Dal 13 dicembre 2025 fino al 28 marzo 2026 la Galleria dello Scudo di Verona ospita una mostra dedicata a una selezione di opere di Carla Accardi realizzate tra il 1964 e il 1965. La rassegna Carlaaccardi oroargento dipinti 1964 - 1965, in collaborazione con l’Archivio Accardi Sanfilippo, riunisce per la prima volta un nucleo di tele caratterizzate dall’uso dei pigmenti oro e argento, che l’artista utilizza per esplorare il rapporto tra segno, luce e spazio pittorico in una fase particolarmente intensa del suo percorso creativo. Le opere, di grandi dimensioni, provengono dalla collezione dell’artista e includono lavori già esposti in Italia e all’estero negli anni Sessanta. L’anno 1964, in particolare, segna l’invito di Accardi alla XXXII Biennale di Venezia con una sala personale, momento documentato da alcune delle tele oggi in mostra. In un testo in catalogo, Carla Lonzi osserva come Accardi attraversi l’informale senza identificarvisi completamente, percependone tuttavia la presenza come elemento preesistente.

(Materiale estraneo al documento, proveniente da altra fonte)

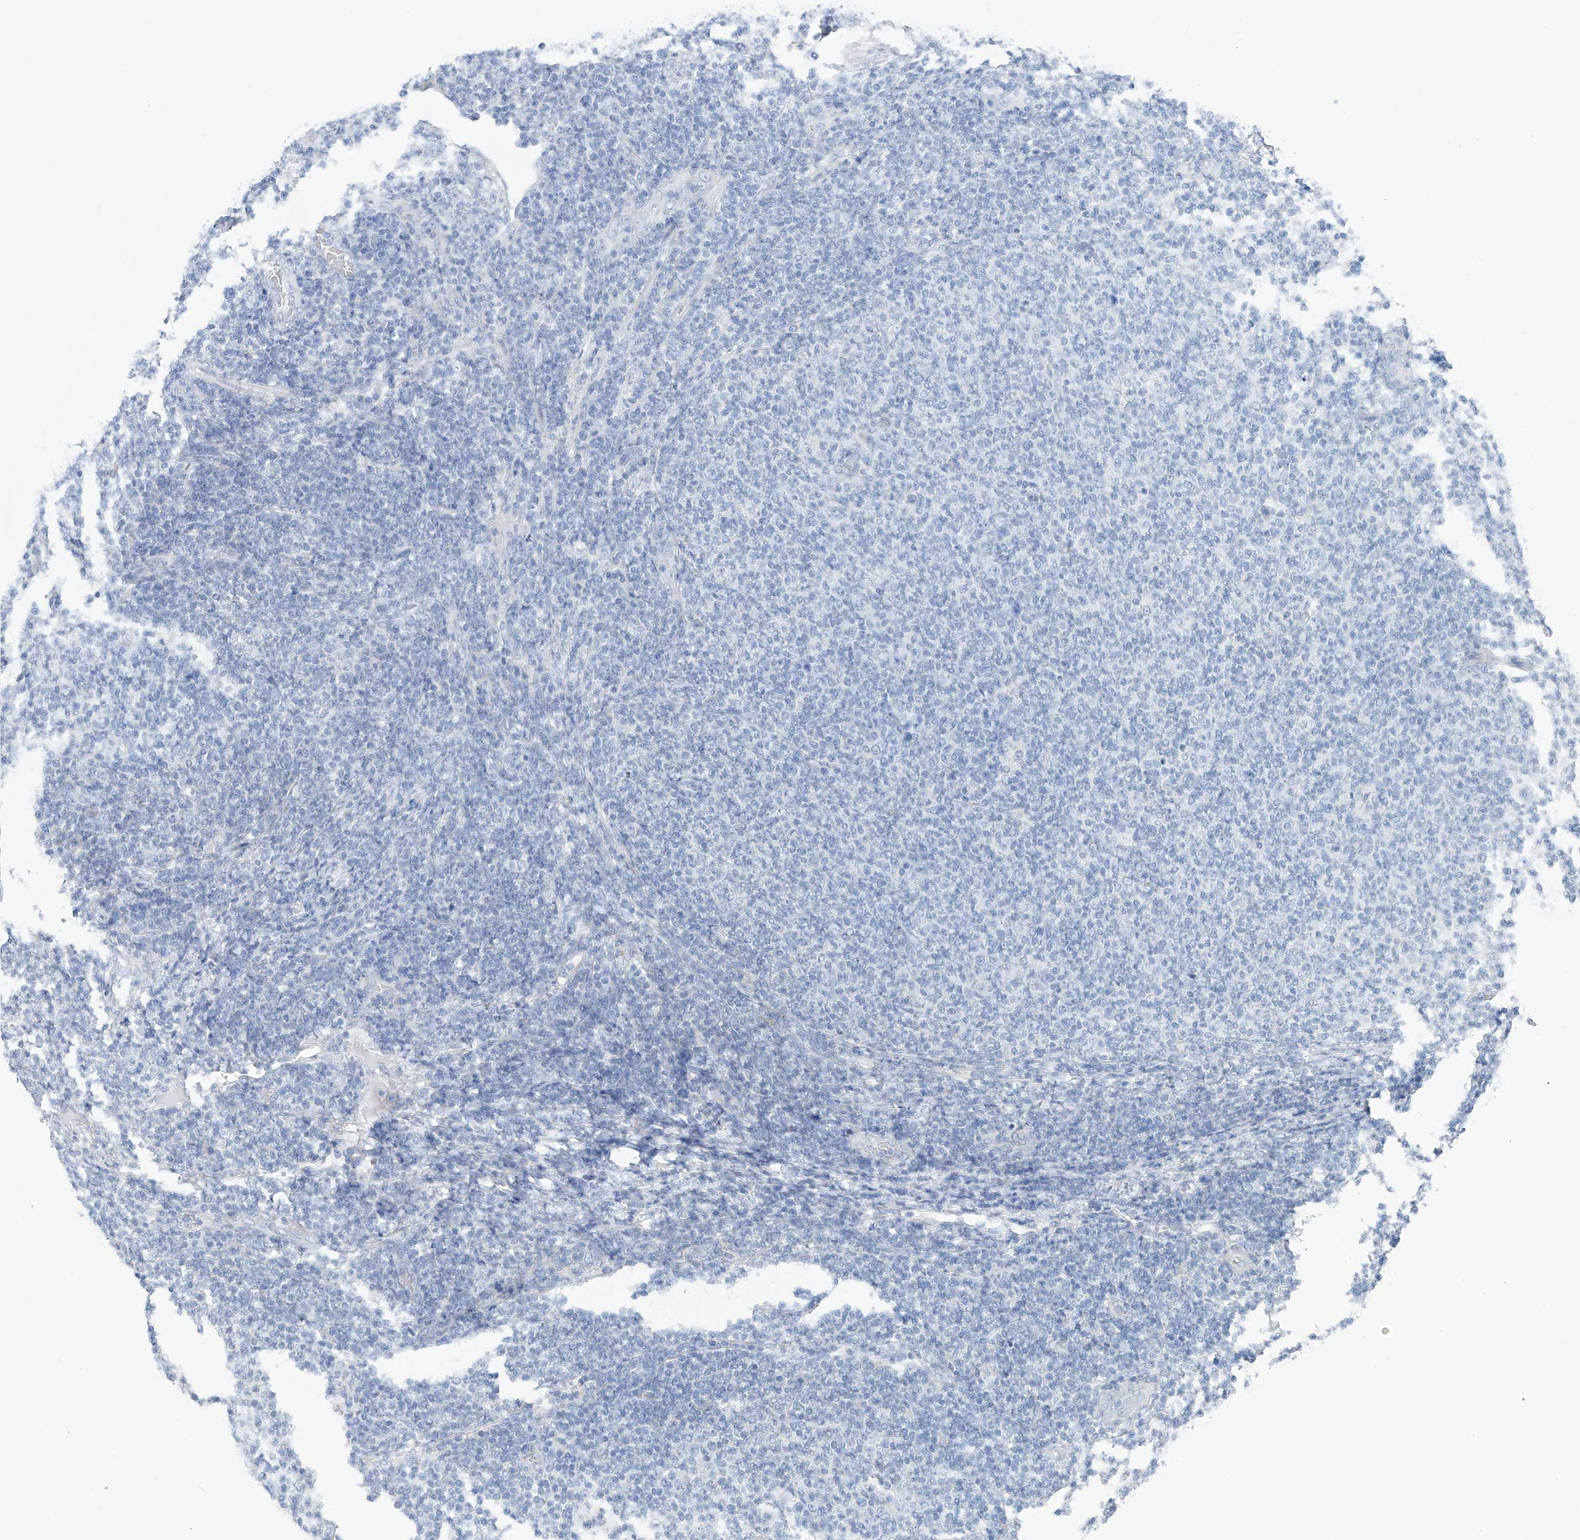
{"staining": {"intensity": "negative", "quantity": "none", "location": "none"}, "tissue": "lymphoma", "cell_type": "Tumor cells", "image_type": "cancer", "snomed": [{"axis": "morphology", "description": "Malignant lymphoma, non-Hodgkin's type, Low grade"}, {"axis": "topography", "description": "Lymph node"}], "caption": "A high-resolution photomicrograph shows immunohistochemistry staining of malignant lymphoma, non-Hodgkin's type (low-grade), which reveals no significant expression in tumor cells.", "gene": "RCN2", "patient": {"sex": "male", "age": 66}}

L’uso dei pigmenti oro e argento segna un cambiamento nella pratica dell’artista, che sposta la pittura verso una nuova dimensione di luminosità. Le superfici delle tele dialogano con lo spazio esterno, sfruttando le proprietà riflettenti dei metalli e creando effetti visivi che mutano a seconda del punto di osservazione e dell’angolo di incidenza della luce. In lavori come Grigio scuro oro (1964), Argento oro 1 (1964) e Argento oro 2 (1964), la disposizione del segno, fasce diagonali, strisce orizzontali, losanghe e parallelepipedi, richiama le strutture dei quadri presentati nello stesso anno alla Biennale di Venezia, tra cui Omaggio al Presidente Kennedy e Oriente.
L’anno successivo, opere come Ororosso (Oriente n. 1), Oroblu (Oriente n. 2) e Scacchiera oroverde mostrano un’evoluzione nella gestione del segno: le forme diventano più regolari e sequenziali, mentre pittura e fondo acquisiscono pari ruolo nella costruzione dell’immagine. In questo periodo, Accardi prosegue un’indagine iniziata a metà degli anni Cinquanta con le opere in bianco e nero, dove la tensione tra figura e sfondo definisce lo spazio, e negli anni successivi, nei lavori a colori fluorescenti e complementari, in cui la luce e la percezione ottica dello spettatore diventano elementi centrali.
Scacchiera oroverde (1965), presentata alla Galerie Stadler di Parigi, è commentata da Umbro Apollonio e Michel Tapié come esempio della capacità di Accardi di organizzare il segno in gruppi e fasce che, pur definiti, generano un vitalismo pulsante esteso a tutta la superficie. Le opere di questi anni dimostrano come oro e argento diventino veicoli di luce che interagiscono con lo spazio circostante, creando immagini che agiscono per riverbero e apertura. Critici e storici dell’arte hanno osservato la particolare qualità di questi lavori. Gillo Dorfles, già nel 1964, evidenziava gli effetti di “brillanza” dei colori fluorescenti e argentati, capaci di produrre accensioni cromatiche mirabili. Nel 1976 Anne Marie Sauzeau Boetti rilevava l’aspetto pulsionale e antinaturale del bicolore impiegato da Accardi, ottenuto tramite pigmenti tecnologici o metallici. L’artista stessa, in un’intervista su Flash Art del 1989, ricorda come l’uso del colore fluorescente e trasparente fosse una scelta volta a intensificare la luce, maturata dopo la visita al Mausoleo di Galla Placidia a Ravenna e la partecipazione alla Biennale di Venezia.
Ulteriori prospettive interpretative emergono dall’antologica del 1989 alla Galleria Civica di Modena, dove Marianne Brouwer osserva come le opere di Accardi richiamino antiche tradizioni della luce, dai mosaici persiani alle cupole delle moschee arabe, suggerendo una dimensione filosofica della percezione luminosa. La mostra veronese include anche una selezione di opere su carta, realizzate con pigmenti oro e argento su supporti colorati. I lavori, mai presentati in pubblico nella loro interezza, costituiscono un nucleo coeso in cui il segno si muove libero in sequenze circolari o dilatate fino ai margini del foglio. Germano Celant, nel 1999, ha definito queste superfici come caratterizzate da una danza dei riflessi, dove colori e materiali fluttuano e interagiscono con l’ambiente circostante, generando continui riverberi luminosi. A corredo della rassegna, la Galleria dello Scudo pubblica un catalogo bilingue con testi di Bruno Corà, Paola Bonani e Daniela Lancioni, corredato da un ricco apparato iconografico.